Los primeros casos de síndrome de realimentación se observaron entre los prisioneros de los campos de refugiados japoneses de la Segunda Guerra Mundial. Cuando los soldados aliados empezaron a darles comida, muchos enfermaron y murieron en pocos días. La intención era buena, pero los resultados fueron catastróficos.
El síndrome de realimentación se desarrolla en personas que, después de un periodo de malnutrición, reciben un apoyo nutricional inadecuado, sobre todo con los enfermos que están por debajo del 80% de su peso ideal y aquellos que han tenido un bajo aporte en más de 5 días. Pueden verse afectados todos los órganos del cuerpo y puede aparecer tanto si el soporte nutricional es oral como intravenoso.
El glucógeno, nuestra manera de almacenar glucosa en el cuerpo, es la principal fuente de energía en las primeras 24-72 horas de ayuno. Cuando este se agota, el cuerpo empieza a gastar proteínas para obtener la energía y posteriormente emplea grasas. Los enfermos malnutridos también sufren deficiencias por electrolitos y vitaminas; los depósitos intracelulares de potasio, magnesio y fosfatos se reducen, tanto por la falta de aporte oral como por la falta de producción de insulina. La insulina, además de ser la encargada de almacenar la glucosa en el hígado y el músculo para que sean utilizados debidamente, también favorece la entrada de potasio dentro de las células. Así que si no hay ingesta de glucosa, no hay insulina en sangre. Aun así, las concentraciones de iones en sangre se mantienen dentro del rango normal, ya que el equilibrio de nuestro organismo se basa fundamentalmente en que los valores en sangre sean los adecuados, aun a expensas de las concentraciones dentro de las células.
Cuando damos de comer a una persona en esta situación, la reintroducción de azúcares en su dieta eleva la secreción de insulina; y esta a su vez promueve que el potasio, y el magnesio, vuelvan a introducirse dentro de las células.

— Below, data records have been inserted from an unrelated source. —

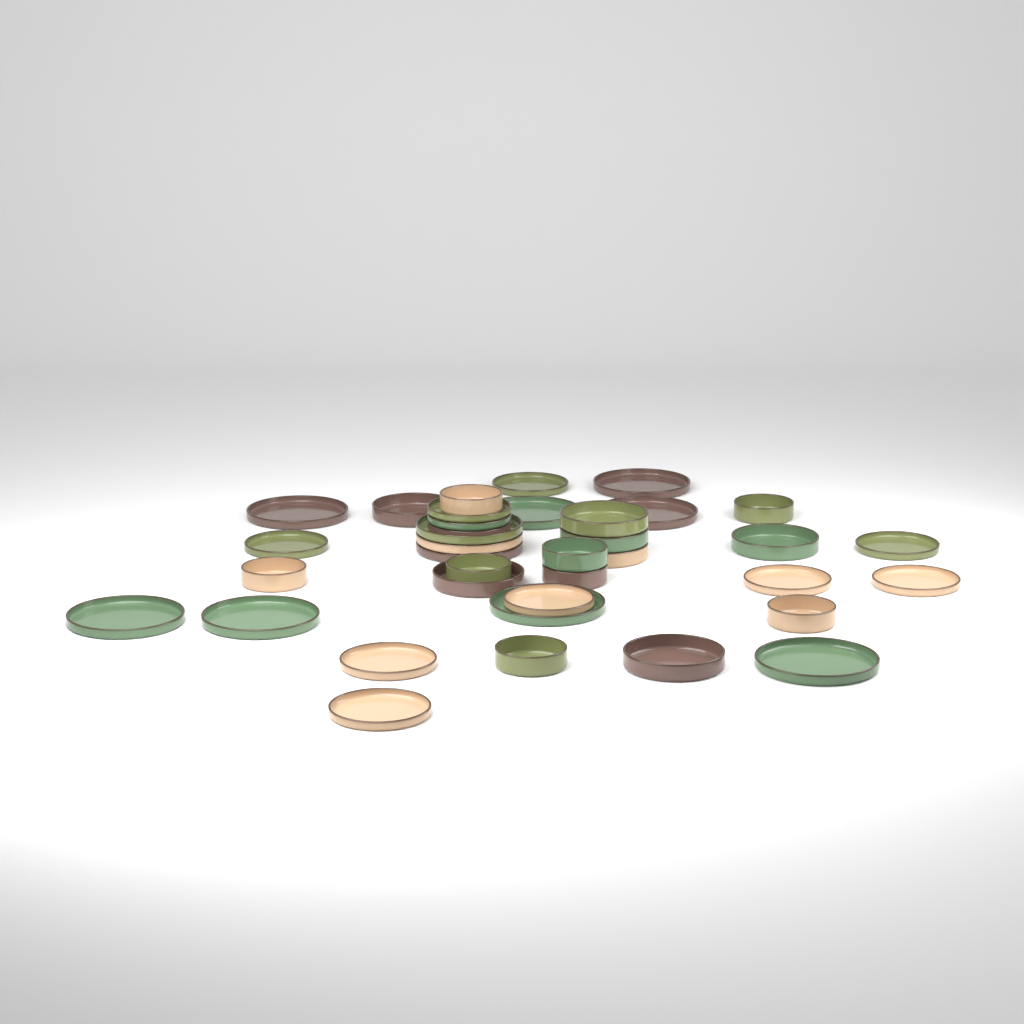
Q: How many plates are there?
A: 22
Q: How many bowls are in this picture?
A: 15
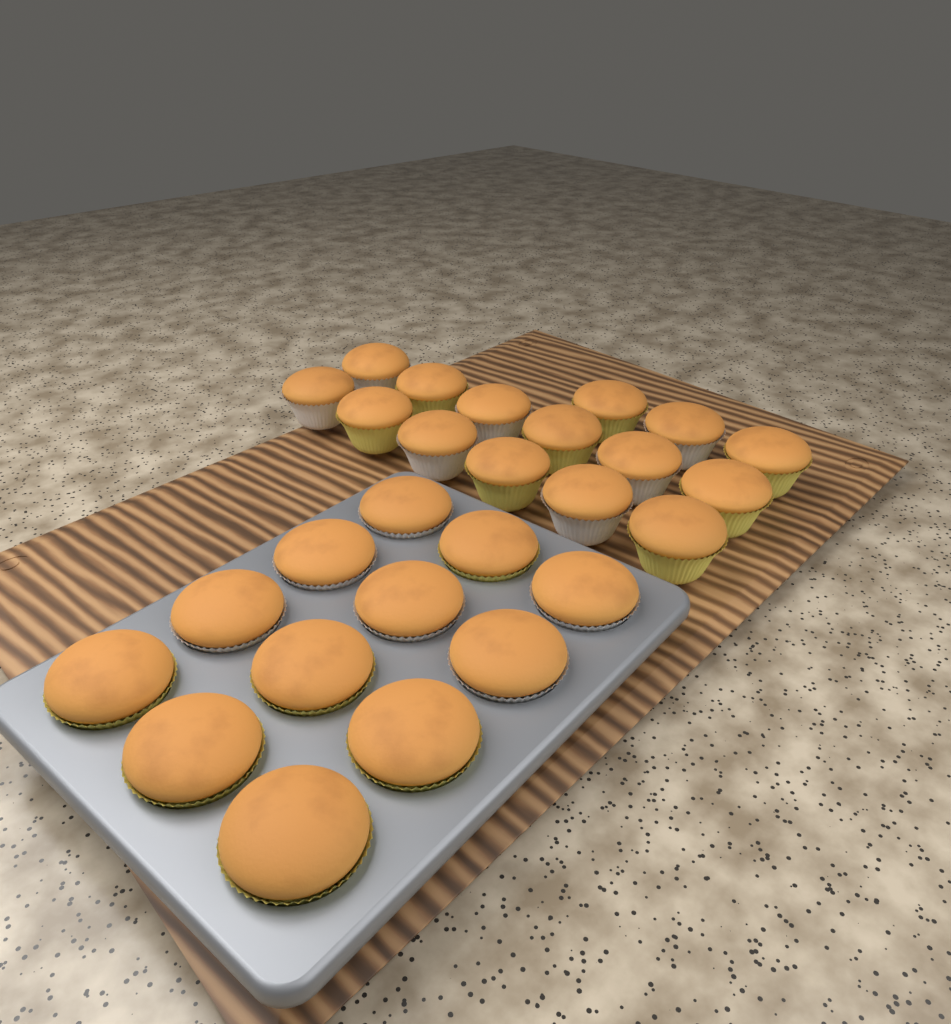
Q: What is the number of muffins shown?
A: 27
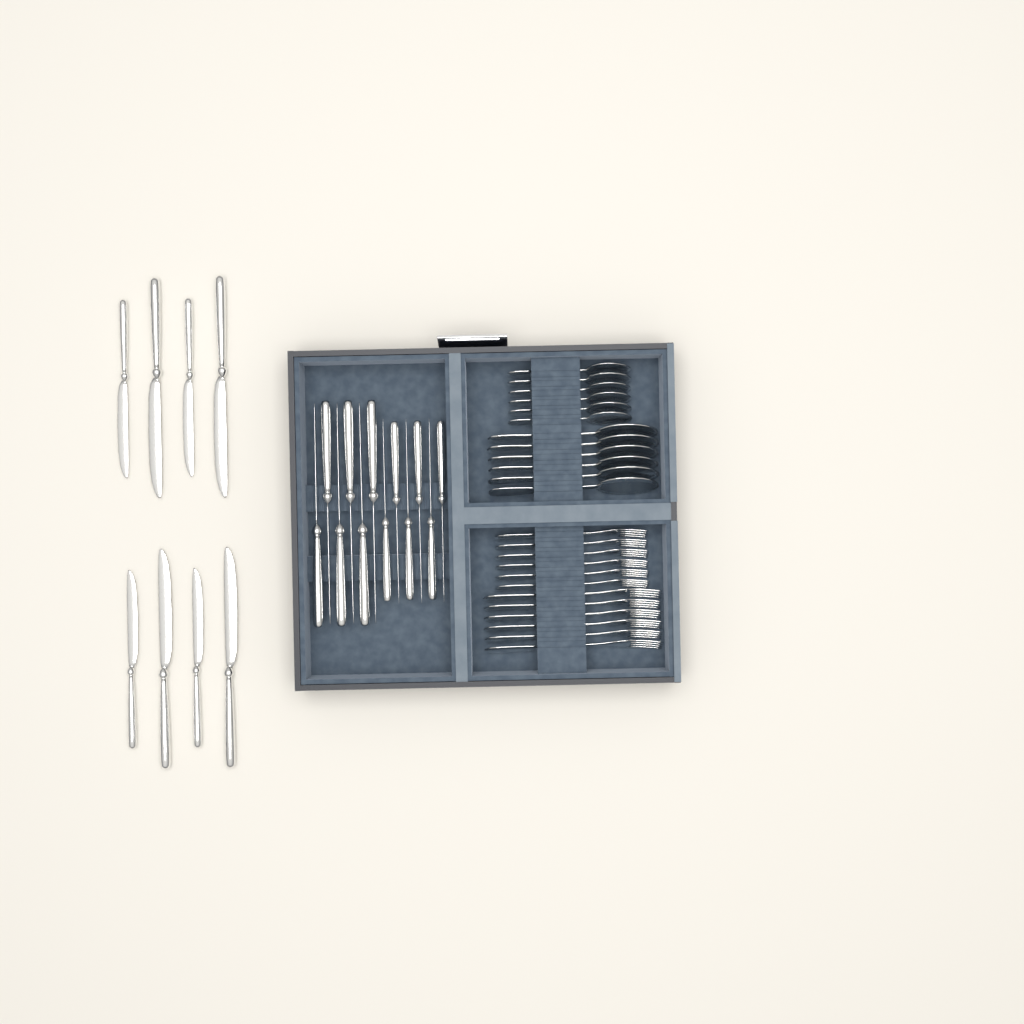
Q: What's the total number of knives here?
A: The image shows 20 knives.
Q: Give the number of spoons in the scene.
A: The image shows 12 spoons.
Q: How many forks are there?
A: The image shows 12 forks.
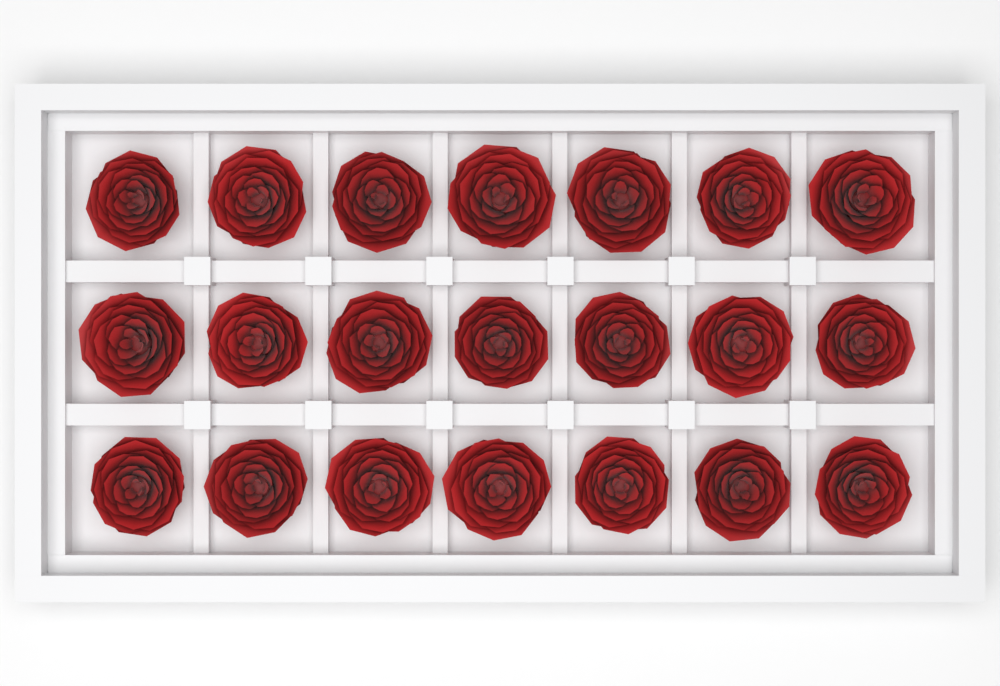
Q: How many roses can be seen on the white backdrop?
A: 21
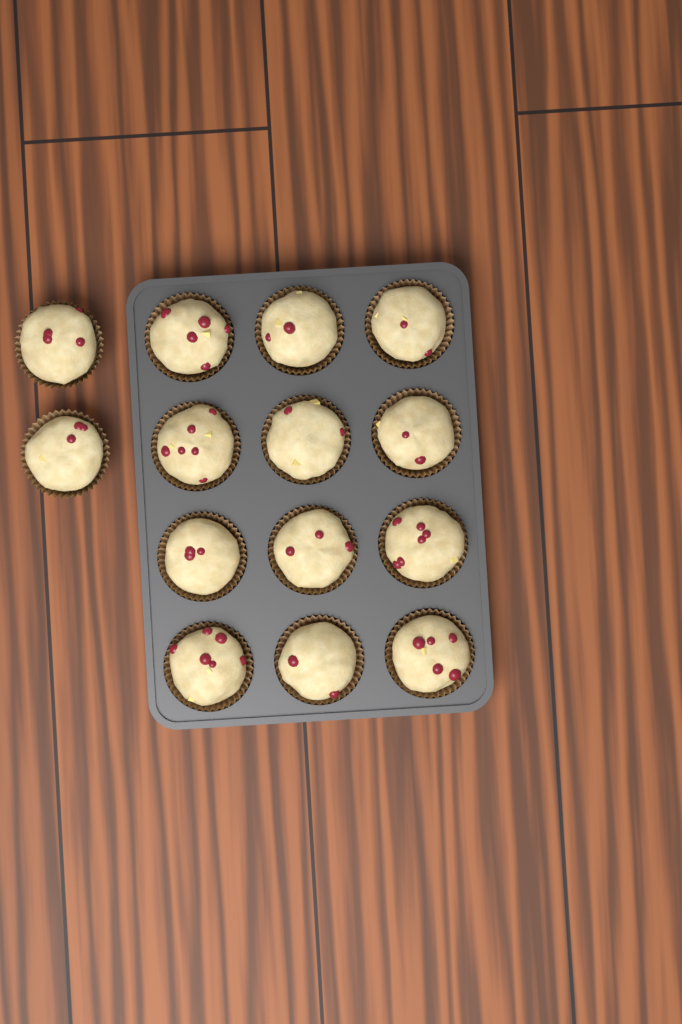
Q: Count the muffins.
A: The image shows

Además, la elevación de insulina le indica al cuerpo que su principal fuente de energía vuelve a ser la glucosa y que puede volver a crear proteínas en lugar de destruirlas. Este cambio brusco hacia la producción de proteínas requiere grandes cantidades de fostato por parte de las células, ya que el fosfato es un cofactor importante para el funcionamiento de muchas enzimas. En conclusión, nos encontramos con que los depósitos intracelulares se han llenado a expensas de las concentraciones de plasma.
El problema reside en que estas cantidades de fosfato, que se han desplazado para crear proteínas, son las que deberían estar destinadas a trabajar en la cadena respiratoria celular, ya que es una parte esencial del ATP (adenosina trifosfato, nuestra moneda energética, que contiene tres grupos fosfato), o para crear 2,3-difosfoglicerato, que es una molécula fundamental para que el oxígeno se libere de la hemoglobina en su paso por los diferentes tejidos. Y como estos dos ejemplos, hay muchos otros de procesos esenciales que se ven desplazados por el uso de fosfato para la fabricación de nueva proteína. Respecto a los bajos niveles de potasio y magnesio que se generan en plasma, basta con decir que las alteraciones de los potenciales transmembrana celulares son capaces de alterar el funcionamiento de las mismas, como ocurre con el corazón, las neuronas y los músculos.
En resumen, en el síndrome de realimentación podemos encontrar arritmias cardíacas, alteraciones neurológicas, alteraciones de la motilidad intestinal y del músculo esquelético y problemas de filtrado renal. La única manera de evitar esta catástrofe metabólica es iniciar la realimentación muy lentamente, monitorizando y aportando electrolitos junto con los nutrientes desde el primer momento del tratamiento.